Stored dataset items

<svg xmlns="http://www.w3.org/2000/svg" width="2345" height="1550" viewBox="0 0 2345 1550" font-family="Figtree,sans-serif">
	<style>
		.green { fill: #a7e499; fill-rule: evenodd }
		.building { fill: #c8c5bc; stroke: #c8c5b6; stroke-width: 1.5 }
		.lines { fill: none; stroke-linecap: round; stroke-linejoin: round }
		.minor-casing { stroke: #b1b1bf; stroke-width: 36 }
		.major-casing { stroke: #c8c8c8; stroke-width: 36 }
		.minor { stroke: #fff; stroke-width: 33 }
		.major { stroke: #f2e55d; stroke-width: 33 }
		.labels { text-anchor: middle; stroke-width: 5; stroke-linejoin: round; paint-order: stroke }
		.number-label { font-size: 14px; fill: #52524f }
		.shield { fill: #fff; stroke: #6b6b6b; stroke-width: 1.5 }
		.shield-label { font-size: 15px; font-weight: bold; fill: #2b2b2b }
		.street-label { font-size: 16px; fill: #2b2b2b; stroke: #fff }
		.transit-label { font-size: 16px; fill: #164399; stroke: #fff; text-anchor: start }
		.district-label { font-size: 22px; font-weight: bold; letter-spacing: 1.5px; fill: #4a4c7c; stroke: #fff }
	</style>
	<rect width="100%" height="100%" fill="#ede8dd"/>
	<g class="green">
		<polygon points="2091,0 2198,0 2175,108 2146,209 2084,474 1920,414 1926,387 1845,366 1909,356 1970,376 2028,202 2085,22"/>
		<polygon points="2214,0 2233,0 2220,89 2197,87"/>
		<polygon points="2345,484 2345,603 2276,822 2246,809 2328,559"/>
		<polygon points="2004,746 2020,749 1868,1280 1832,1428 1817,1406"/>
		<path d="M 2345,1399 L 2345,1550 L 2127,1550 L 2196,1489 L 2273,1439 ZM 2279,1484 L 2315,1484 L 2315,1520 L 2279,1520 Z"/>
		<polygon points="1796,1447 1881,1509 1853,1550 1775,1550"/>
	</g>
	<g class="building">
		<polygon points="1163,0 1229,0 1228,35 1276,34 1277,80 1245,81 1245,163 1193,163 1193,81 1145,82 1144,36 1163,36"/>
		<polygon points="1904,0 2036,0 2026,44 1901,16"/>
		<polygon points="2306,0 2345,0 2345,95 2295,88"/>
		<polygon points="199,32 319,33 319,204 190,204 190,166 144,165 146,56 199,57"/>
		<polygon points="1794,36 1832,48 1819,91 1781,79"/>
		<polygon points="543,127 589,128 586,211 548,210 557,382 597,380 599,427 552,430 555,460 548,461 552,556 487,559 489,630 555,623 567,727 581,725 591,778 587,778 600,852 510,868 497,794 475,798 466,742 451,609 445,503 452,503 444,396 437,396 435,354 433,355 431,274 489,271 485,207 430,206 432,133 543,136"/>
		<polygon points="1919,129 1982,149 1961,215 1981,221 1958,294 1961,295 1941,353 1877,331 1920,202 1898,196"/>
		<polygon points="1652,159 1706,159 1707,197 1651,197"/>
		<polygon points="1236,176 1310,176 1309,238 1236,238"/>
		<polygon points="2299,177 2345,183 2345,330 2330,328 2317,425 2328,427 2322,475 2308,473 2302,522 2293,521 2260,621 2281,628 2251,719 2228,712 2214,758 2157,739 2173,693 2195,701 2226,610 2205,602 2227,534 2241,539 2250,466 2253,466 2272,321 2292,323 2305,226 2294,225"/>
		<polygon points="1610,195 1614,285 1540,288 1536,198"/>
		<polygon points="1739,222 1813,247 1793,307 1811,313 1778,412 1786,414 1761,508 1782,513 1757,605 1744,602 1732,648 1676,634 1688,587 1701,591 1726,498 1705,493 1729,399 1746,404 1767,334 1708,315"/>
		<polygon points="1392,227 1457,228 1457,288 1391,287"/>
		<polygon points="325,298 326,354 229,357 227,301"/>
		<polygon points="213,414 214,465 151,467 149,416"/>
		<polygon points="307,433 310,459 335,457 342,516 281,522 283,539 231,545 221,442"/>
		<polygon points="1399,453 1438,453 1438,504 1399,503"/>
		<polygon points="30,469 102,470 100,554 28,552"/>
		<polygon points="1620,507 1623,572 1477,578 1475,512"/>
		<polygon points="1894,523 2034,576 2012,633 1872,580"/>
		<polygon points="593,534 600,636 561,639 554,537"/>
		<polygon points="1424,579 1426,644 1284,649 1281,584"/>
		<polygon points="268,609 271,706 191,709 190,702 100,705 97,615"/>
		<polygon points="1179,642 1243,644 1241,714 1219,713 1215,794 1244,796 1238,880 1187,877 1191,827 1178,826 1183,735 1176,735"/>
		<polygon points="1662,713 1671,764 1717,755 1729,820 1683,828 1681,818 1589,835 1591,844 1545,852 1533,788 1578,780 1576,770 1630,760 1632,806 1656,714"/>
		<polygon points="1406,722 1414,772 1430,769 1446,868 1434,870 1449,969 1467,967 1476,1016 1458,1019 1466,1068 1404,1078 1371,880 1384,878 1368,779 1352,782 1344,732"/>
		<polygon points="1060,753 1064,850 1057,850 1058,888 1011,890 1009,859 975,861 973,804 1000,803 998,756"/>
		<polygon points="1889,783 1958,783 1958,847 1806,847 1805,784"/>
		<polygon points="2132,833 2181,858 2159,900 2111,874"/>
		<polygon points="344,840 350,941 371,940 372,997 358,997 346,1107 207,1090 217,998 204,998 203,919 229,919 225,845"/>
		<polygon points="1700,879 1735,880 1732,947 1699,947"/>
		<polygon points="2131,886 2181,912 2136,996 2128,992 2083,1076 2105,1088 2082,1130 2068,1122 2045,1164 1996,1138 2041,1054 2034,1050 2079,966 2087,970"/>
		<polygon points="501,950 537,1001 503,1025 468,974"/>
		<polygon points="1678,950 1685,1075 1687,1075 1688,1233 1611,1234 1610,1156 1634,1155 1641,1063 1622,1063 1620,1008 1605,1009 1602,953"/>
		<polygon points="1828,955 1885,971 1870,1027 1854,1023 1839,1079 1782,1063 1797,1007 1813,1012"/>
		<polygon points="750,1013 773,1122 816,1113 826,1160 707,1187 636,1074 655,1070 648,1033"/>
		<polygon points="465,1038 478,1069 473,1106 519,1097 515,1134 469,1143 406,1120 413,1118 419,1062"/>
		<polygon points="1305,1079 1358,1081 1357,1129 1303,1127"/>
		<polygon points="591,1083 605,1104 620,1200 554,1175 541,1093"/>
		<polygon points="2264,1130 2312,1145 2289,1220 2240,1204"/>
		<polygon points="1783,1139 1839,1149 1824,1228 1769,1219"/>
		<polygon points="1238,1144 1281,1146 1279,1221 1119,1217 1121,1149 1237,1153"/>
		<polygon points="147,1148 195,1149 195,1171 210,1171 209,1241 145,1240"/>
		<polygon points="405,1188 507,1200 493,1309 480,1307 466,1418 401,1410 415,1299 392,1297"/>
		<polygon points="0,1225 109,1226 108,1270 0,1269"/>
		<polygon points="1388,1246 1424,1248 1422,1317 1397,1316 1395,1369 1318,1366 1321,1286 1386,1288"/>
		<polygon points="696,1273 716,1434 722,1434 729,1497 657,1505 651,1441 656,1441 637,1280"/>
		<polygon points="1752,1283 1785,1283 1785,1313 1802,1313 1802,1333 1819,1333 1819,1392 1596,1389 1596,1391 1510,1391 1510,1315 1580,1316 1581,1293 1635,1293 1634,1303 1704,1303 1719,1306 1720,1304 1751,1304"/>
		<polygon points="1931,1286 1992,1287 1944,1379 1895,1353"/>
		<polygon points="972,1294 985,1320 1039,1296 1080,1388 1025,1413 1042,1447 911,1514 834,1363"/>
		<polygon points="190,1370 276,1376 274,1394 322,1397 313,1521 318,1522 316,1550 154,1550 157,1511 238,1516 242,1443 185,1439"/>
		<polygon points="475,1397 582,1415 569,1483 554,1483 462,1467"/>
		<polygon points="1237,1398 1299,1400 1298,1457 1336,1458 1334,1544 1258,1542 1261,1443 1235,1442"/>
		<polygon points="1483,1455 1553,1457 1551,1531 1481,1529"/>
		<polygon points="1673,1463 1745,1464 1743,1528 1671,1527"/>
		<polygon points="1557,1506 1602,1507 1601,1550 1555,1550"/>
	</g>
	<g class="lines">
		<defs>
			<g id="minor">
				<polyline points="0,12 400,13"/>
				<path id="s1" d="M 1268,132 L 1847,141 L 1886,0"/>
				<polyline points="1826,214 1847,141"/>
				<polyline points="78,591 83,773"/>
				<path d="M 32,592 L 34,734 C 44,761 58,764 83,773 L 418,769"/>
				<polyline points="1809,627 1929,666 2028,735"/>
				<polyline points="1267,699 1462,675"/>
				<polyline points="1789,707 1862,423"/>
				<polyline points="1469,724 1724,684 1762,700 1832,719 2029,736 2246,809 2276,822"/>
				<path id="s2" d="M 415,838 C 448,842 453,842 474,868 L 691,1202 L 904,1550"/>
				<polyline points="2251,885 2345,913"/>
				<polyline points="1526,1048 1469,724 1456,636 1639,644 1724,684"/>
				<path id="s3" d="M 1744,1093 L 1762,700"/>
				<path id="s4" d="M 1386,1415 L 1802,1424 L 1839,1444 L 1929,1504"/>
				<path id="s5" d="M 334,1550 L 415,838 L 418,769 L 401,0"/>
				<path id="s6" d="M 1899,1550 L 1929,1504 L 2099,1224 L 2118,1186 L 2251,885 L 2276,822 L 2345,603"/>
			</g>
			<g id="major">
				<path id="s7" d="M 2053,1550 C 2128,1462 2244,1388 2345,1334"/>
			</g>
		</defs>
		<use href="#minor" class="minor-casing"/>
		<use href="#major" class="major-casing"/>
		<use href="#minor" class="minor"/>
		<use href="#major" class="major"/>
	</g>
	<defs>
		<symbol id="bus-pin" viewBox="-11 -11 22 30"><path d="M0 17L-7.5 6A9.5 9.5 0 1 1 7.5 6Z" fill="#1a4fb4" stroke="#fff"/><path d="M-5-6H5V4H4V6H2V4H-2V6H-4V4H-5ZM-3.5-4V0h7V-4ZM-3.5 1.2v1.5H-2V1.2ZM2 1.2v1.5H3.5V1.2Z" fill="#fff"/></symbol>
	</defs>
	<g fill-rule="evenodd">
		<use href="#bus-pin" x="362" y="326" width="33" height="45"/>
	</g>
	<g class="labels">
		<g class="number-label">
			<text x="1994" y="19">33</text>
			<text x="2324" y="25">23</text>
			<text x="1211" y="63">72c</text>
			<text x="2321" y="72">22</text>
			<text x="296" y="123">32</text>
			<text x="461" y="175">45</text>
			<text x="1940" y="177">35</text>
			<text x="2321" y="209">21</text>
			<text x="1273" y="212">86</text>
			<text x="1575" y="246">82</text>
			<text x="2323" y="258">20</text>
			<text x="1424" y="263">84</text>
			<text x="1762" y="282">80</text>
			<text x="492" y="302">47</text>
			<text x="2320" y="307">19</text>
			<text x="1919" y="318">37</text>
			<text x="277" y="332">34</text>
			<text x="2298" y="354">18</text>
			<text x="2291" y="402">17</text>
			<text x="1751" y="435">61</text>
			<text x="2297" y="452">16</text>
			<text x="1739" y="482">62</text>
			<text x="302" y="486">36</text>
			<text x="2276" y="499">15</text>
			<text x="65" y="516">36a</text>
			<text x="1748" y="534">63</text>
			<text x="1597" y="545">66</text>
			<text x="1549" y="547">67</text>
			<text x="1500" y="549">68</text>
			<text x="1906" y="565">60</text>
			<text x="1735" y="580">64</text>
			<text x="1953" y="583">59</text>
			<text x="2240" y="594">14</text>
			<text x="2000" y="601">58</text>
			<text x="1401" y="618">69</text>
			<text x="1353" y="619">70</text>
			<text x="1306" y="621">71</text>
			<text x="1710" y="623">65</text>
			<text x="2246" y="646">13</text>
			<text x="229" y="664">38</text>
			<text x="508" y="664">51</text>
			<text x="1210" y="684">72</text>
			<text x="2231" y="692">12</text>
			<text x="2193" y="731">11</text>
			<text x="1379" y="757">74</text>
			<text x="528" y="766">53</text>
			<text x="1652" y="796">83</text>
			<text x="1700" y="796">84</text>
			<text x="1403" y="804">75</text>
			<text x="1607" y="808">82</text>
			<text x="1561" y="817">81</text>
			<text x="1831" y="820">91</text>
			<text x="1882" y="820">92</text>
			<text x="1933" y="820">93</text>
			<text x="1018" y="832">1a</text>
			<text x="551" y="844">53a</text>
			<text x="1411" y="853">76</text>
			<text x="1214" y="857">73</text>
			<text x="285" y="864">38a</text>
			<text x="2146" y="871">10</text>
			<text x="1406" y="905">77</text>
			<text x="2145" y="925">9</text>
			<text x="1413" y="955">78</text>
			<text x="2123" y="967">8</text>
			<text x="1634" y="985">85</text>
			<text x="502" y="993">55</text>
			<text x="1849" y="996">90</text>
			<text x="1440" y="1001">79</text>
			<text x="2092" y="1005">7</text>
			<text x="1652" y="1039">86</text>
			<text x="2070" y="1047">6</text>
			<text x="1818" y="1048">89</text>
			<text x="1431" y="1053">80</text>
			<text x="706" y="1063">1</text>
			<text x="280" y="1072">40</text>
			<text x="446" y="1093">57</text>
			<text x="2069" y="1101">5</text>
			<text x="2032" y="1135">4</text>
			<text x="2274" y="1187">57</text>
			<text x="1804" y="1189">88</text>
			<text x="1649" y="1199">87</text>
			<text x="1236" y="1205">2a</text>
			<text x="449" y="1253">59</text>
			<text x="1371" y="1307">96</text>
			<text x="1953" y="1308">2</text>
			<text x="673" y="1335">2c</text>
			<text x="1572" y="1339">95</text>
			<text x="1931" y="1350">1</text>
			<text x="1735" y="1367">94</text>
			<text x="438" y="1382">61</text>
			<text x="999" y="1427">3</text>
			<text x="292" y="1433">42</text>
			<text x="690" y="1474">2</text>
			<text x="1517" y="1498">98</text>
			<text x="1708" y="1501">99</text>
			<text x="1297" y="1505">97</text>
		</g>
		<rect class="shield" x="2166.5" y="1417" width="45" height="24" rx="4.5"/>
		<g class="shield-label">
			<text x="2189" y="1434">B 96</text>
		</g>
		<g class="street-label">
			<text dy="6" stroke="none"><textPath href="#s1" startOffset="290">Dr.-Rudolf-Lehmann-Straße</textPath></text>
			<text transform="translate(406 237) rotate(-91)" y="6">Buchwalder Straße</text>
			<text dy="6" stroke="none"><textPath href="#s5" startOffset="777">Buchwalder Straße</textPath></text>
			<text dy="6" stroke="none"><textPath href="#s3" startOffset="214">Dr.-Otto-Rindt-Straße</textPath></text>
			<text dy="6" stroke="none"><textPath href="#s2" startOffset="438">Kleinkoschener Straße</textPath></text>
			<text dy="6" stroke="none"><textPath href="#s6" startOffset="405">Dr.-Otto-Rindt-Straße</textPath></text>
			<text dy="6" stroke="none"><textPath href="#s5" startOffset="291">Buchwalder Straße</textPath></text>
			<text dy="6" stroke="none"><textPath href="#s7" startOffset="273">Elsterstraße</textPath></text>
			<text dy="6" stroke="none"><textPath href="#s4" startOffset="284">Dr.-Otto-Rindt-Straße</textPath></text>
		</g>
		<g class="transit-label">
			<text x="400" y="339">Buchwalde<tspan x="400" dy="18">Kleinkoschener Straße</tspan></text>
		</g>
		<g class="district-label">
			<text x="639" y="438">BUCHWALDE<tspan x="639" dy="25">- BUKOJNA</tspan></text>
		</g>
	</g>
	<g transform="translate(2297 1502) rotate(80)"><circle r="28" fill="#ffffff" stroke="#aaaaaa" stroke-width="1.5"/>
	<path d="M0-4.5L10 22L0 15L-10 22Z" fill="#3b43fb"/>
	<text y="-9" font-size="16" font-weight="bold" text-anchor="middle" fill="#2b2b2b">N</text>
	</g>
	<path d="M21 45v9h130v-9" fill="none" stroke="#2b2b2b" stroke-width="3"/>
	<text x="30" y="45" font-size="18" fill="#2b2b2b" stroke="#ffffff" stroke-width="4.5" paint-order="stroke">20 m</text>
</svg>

● **Task instructions**: Search the data for "street". Copy each line that has it.

● **Written answer**:
		.street-label { font-size: 16px; fill: #2b2b2b; stroke: #fff }
		<g class="street-label">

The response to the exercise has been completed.